Nuestros pueblos, mal que nos pese reconocerlo, han entrado en la Unidad de Vigilancia Intensiva, donde de la realidad de vivir se pasa a la paradoja de intentar sobrevivir que, obviamente, ni es lo mismo, ni se le parece. Atrás, en nuestra memorias, también en nuestros corazones de niños y niñas nacidos y criados en tierras alistanas, quedan días de gloria e ilusión, de esplendor rural, donde los rapaces y rapazas éramos una parte imprescindible, fuerza vital, esperanza para las familias y los pueblos. Cada pueblo con su escuela, eso los más pequeños, con dos los grandes, donde en los recreos había gente para echar partidos de fútbol, once contra once, con árbitro, liniers y un apretado banquillo a rebosar de suplentes.

Allá por 1967 sólo en Aliste, sin contar los de Tábara y Alba, llegaron a contabilizarse hasta 118 escuelas con otros tantos maestros y maestras que enseñaban a 2.242 alumnos. Casi nada. Hoy, medio siglo después, mas concretamente 51 años, con los escolares de entonces convertidos en abuelos camino de la jubilación, los niños rondan los 137 de Infantil y Primaria. Cierto, la EGB (Educación General Básica) de entonces iba hasta los 14 años. Si sumamos los alistanos de primero y segundo de la ESO no llegaríamos ni a los 200. Ligero y triste bagaje para un viaje para el que sobran todas las alforjas.

Si miramos los datos del Área Geográfica de la Mancomunidad Tierras de Aliste de 62 pueblos solamente en unos 28 quedan niños.

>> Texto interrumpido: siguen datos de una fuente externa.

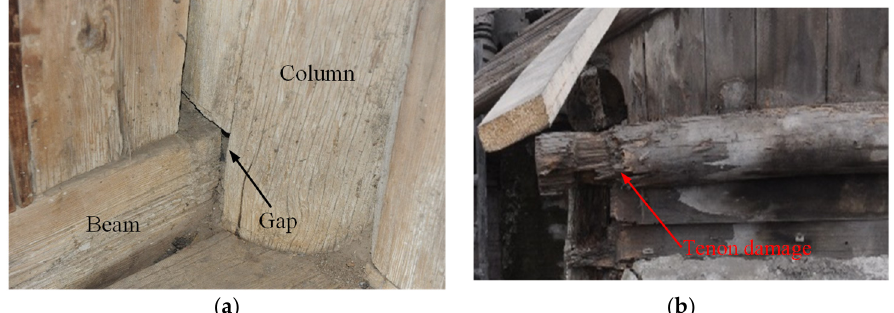
Figure 3. Damages of the mortise-tenon joint: ( a ) Gap between the mortise and tenon; ( b ) bamage in the tenon.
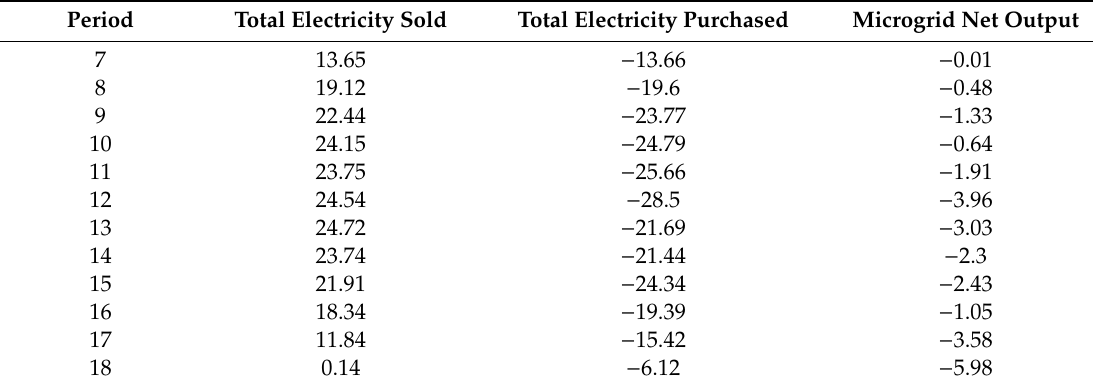
Table 11. Total electricity sold and total electricity purchased (kW ·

Hasta 1857 no hubo por tierras alistanas otros maestros que los trashumantes "Galocheros", gente relativamente culta para la época y artesanos de la madera originarios de Galicia y de León que dejaban su tierra para venirse a Aliste durante otoño e invierno para elaborar galochas (de ahí su nombre), cucharas y utensilios de cocina y matanza, actividad que complementaban con la de enseñar las reglas básicas de la enseñanza a alistanos y alistanas, a ratos, por la noche o cuando las tareas agrícolas y ganaderas dejaban tiempo para ello. Épocas donde aprender y saber escribir, leer, sumar, restar, multiplicar y dividir, eran todo un doctorado al que muy pocos podían acceder en la peculiar Universidad del Medio Rural, al abrigo de la lumbre de jaras y cepas de urce, bajo llares y calderizos, a la luz de candiles y palos de gamón. Su soldada no era mucha, 25 pesetas por temporada, que pagaba el concejo, más cada familia con alumnos una libra de pan de centeno y un cuarto los sábados para alimentar al galochero. Han pasado 161 años desde entonces, una aventura hacia la esperanza, necesaria, que camina hacia su final. Gloriosa época de la que hijos e hijas de Aliste llegaron a ilustres médicos, ingenieros , maestros, abogados y arquitectos los unos, a poder afrontar la vida con un mínimo de orgullo y dignidad todos.

Salvar la situación, echando cuentas, es materia imposible, que las matemáticas son una ciencia exacta: niños no nacen, los pocos jóvenes se van y los ancianos fenecen. Nos resistimos a morir o desaparecer pero lo sabemos, necesitamos un milagro, más grande que el de los panes y los peces, a lo bestia, como el de vino de las Bodas de Caná de Galilea.